Hirsi Ali’s remarkable life is an open book. She chronicled the beatings and female genital mutilation she suffered growing up in a conservative African Muslim family, and her eventual decision to leave the faith, in Infidel. She followed that with Nomad, which builds on her upbringing, her path to Europe and, ultimately, the United States.

She also has examined the need for a reformation in Islam in Heretic, and her new book, PreyImmigration, Islam, and the Erosion of Women’s Rights, tackles the difficult conversation about physical and cultural threats to Western women brought by young Muslim male migrants.

Thus far, podcast episodes have focused on issues ranging from immigration and integration, to climate change, to honor violence. But it is the threat to free speech that seems to dominate her thinking. She described “very healthy conversations” she used to enjoy with scholars at more liberal think tanks when she worked at the American Enterprise Institute in Washington.

“Everything was on the table,” Hirsi Ali said. “It’s not like that anymore.”

Today, people seem to speak in slogans, and feelings have replaced facts and data. Those who dare to disagree, or who say something provocative, can face a mob of self-righteous activists seeking to punish the offender.

It is “not the center-left liberals, but the Woke liberals,” she said. “Honestly, these people are not liberal in any way. They demonstrate that they’re illiberal. They want you to be either a member of their tribe and agree with them, do as they say, promote the tribal interest, or look outside and look at the others and only feel hostile to them.

 

“I know that from my clan life. I come from Somalia. that’s exactly how all our civil wars were. Just that attitude. The other clan is not just the other clan. They are not fellow human beings. They are enemies to be destroyed.”

 

She previously saw this closing of the minds while living in the Netherlands.

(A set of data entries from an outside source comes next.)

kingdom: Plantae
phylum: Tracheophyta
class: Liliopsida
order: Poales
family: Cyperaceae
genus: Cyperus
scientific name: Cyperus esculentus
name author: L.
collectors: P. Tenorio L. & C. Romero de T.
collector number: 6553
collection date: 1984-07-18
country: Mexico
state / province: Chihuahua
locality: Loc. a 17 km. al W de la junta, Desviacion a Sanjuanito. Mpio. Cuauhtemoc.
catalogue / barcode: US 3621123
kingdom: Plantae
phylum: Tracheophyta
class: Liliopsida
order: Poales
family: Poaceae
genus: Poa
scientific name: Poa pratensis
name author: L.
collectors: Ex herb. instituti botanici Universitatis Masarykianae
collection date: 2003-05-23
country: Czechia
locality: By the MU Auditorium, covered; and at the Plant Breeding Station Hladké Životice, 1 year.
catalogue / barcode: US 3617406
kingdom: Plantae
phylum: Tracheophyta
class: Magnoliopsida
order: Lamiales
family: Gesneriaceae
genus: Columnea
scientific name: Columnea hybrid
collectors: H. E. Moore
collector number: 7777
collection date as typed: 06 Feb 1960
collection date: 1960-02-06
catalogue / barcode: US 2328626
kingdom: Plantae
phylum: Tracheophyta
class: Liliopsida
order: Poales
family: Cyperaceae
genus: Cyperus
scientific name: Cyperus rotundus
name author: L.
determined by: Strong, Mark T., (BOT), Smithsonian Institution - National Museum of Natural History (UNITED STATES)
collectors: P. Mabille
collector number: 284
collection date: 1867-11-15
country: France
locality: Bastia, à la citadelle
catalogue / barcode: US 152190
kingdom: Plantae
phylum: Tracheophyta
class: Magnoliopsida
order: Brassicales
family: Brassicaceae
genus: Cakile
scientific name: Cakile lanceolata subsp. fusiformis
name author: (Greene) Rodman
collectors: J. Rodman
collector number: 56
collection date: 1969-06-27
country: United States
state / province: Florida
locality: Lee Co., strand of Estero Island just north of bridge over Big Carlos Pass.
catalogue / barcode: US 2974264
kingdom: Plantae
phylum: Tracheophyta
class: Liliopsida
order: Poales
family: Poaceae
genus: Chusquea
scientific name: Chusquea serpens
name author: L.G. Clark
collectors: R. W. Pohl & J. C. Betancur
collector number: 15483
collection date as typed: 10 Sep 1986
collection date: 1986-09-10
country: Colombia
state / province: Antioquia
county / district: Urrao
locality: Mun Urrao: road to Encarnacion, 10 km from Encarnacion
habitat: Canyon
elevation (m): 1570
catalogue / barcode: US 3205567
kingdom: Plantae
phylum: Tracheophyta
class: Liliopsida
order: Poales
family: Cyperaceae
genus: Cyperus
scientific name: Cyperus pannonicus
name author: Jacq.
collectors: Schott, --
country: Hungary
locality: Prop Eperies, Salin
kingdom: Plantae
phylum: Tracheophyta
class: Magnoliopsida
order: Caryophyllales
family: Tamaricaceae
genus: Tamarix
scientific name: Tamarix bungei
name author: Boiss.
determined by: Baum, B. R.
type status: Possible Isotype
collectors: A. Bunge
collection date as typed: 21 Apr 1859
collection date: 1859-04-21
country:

Western civilization was bashed as inherently racist, colonialist and destructive. So if immigrants came into the country and brought some dangerous ideas about the treatment of women, some people would argue not to judge or intervene.

 

Criticizing, or just calling attention to the way Islam treats women or gay people, was considered out of bounds.

“I remember thinking, ‘this is madness, and obviously at some point it is going to stop,'” Hirsi Ali said. “It didn’t stop. It got worse and worse. The Islamists became successful in their endeavors to shut down the voices of people like me. We got the label ‘Islamophobes.’ And anybody who even posed the slightest question would just get this stamped on them.”

She sees “Wokeism” as the American iteration of this attitude.

When an Iraqi immigrant ran over and killed his daughter outside Phoenix in 2009 because, in his mind, her Westernized lifestyle brought dishonor to the family, it failed to spark much debate about honor violence or the culture that fosters the very idea that dishonor should be met with violence. Such violence, even when it’s short of murder, often includes help from several members of the family.

But as she discussed with Detective Chris Boughey, those who aid and abet often escape punishment. That’s what happened in the Almaleki case, when only Faleh Almaleki faced charges.